Your task
Continue the passage about a teacher coaching themselves and later peer coaching with team members, starting after its last sentence.

Source passage

When I said that started peer coaching and cognitive coaching before I knew they were a thing, I wasn’t kidding. But here’s the bit I didn’t reveal: I coached myself for a long time. I videotaped my lessons, I watched and tallied, and reflected, and set goals. And then I videotaped again. A few years into teaching in my current school, I’d had enough day to day interactions with team members to begin really peer coaching, but again, it wasn’t formal. No one asked us to take part or taught us how it worked. But we learned and we grew because we trusted each other enough to reveal problems we were having in the classroom and respected each other enough to accept the guidance and support needed to grow.

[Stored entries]

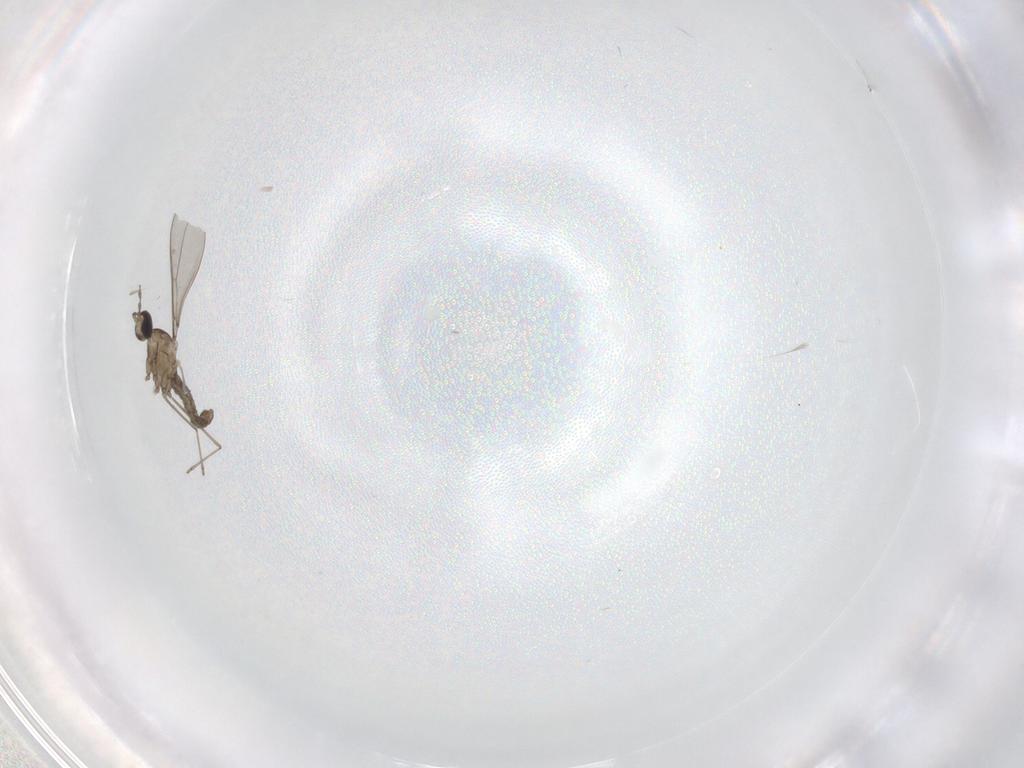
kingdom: Animalia
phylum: Arthropoda
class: Insecta
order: Diptera
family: Cecidomyiidae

The reply
Since moving to the reading intervention position, I’m no longer part of a specific team, but I’m still part of peer coaching relationships, and I coach teachers on best practices in literacy instruction. In this role, I’m in the classroom often supporting students who read below grade level and teaching staff literacy instruction strategies. The tools I use are aligned with our school-wide goals and are designed help me do three specific things: (1) I use them to teach intervention students to connect what they’re learning in content classes with what we’re learning in reading intervention, (2) I use them to accurately share observations with teachers, and (3) I use them to plan next steps with the instructional coach as we work with teachers on increasing nonfiction reading instruction. If you are not in a coaching role and don’t yet have a peer coaching relationship, use these tools to reflect on your instruction. They’ll help you recognize areas of strength and also help you notice important pieces that are missing in your practice.
We need to celebrate the little things. These little bits of triumph are setting the course for the individual goals, benchmarks, leaps, and bounds students need to make in order to be real thinkers and readers and doers and changers.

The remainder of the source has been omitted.